May 25th, 2018… ring a bell? The day email marketers were working towards, the day email was going to change forever! Was it going to destroy businesses? Was email on its way out? How was the industry going to change the way it approached data collection and abide by these new regulations? Perhaps it won’t go down in history as “the end of email” after all. GDPR: more than a year on and, despite the initial panic, email has never looked better! 👌
Information Age, alongside the optimistic, foresaw the benefit GDPR would have on the industry:
“GDPR is the perfect opportunity for businesses to rethink their approach to data and the enhanced customer relationships and experiences it allows.”

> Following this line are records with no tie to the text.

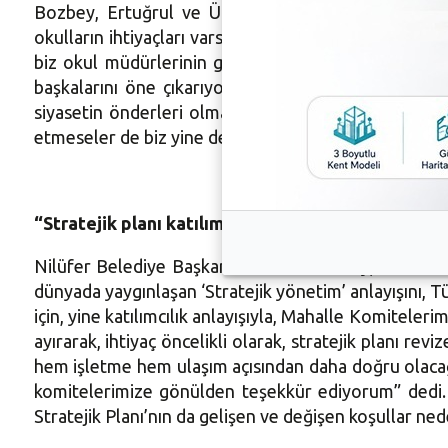
Bozbey, Ertuğrul ve Üçevler Mahallelerine hayırsev
okulların ihtiyaçları varsa bunu yapma zorunluluğun
biz okul müdürlerinin geçici olduğunu bildiğimiz içi
başkalarını öne çıkarıyorlar. Bu şekilde Milli Eğit
siyasetin önderleri olmaya başladılar. Bizim eğitim
etmeseler de biz yine de çocuklarımız için o okulla
“Stratejik planı katılımcılıkla revize ettik”
Nilüfer Belediye Başkanı Mustafa Bozbey, meclis topl
dünyada yaygınlaşan ‘Stratejik yönetim’ anlayışını
için, yine katılımcılık anlayışıyla, Mahalle Komiteleri
ayırarak, ihtiyaç öncelikli olarak, stratejik planı revi
hem işletme hem ulaşım açısından daha doğru olacağı
komitelerimize gönülden teşekkür ediyorum” dedi. 
Stratejik Planı’nın da gelişen ve değişen koşullar ned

“The two tribes of marketing” (Marketo)
When the arrival of GDPR was announced, there was a direct split, ‘legal-first or marketing-first‘, named, the two tribes of marketing. These two approaches to handling GDPR abode by these new regulations. The legal-first tribe focused on updating their privacy policies, whereas marketing-first generally went for re-permissioning. Marketo, went on to predict that the marketing-first tribe were on the right path; they welcomed the affect controlled consent, better data quality and transparency would have on developing a stronger, more trusted relationship between the consumer and the brand. Today, “where your alliances lied” once being the killer question, no longer has an argument!
GDPR – What happened next?
GDPR’s regulations were simply best practices that many companies already had in place (GDPR just made them an obligation), therefore, it was bound to benefit performance as predicted. Studies show that since GDPR was introduced, inbox placement has increased YoY. The following benchmark report by Return-path shows an increase in inbox placement of 5%, a decrease in spam placement of 1% and a decrease in missing emails by 4%.
Source: 2018 Deliverability Benchmark Report (Returnpath.com)
Studies like these are based on positive engagement, open rates, read rates, click-through rates, conversion rates and so on. As lists are clean and subscribers are opt-in, they are engaging with the content (why wouldn’t they? They chose to receive your email). Senders are also receiving less unsubscribes requests, fewer bounce reports (the list has been cleaned of old and unused email addresses) and spam reports. The knock-on effect of this is that senders will also benefit from a good domain and sender IP reputation, it’s inevitable (fewer spam/bounce reports, less damage)!
ROI
Studies have also seen a greater ROI on mailing programs since GDPR was introduced, in turn, making them more profitable. As a direct result of increased engagement, the Data and Marketing Associations 2019 Marketer Email Tracker report showed a 30% increase between 2017 and 2018.
These results have gone far from unnoticed, everyone wants a piece of the action. India is the first to introduce its Data Protection Bill and Brazil is following shortly behind with Brazil’s General Data Protection Law, LGPD (Lei Geral de Proteção de Dados).
So, the killer question now is… “Why did it take us so long?”